START Exercise data

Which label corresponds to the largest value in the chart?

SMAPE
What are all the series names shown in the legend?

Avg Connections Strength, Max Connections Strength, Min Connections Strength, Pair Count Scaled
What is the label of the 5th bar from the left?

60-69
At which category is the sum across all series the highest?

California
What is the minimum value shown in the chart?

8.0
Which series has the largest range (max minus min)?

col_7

END Exercise data
START Exercise data

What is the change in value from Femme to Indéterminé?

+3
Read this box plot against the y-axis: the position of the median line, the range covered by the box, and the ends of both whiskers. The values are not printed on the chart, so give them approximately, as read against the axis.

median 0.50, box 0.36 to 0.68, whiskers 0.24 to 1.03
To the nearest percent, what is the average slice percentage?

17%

END Exercise data
START Exercise data

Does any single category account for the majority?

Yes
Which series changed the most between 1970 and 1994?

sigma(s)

END Exercise data

● **The problem**: Identify every row above that contains the string "chart", treating uppercase and lowercase as different, and copy each of those rows.

● **Answer to the exercise**:
Which label corresponds to the largest value in the chart?
What is the minimum value shown in the chart?
Read this box plot against the y-axis: the position of the median line, the range covered by the box, and the ends of both whiskers. The values are not printed on the chart, so give them approximately, as read against the axis.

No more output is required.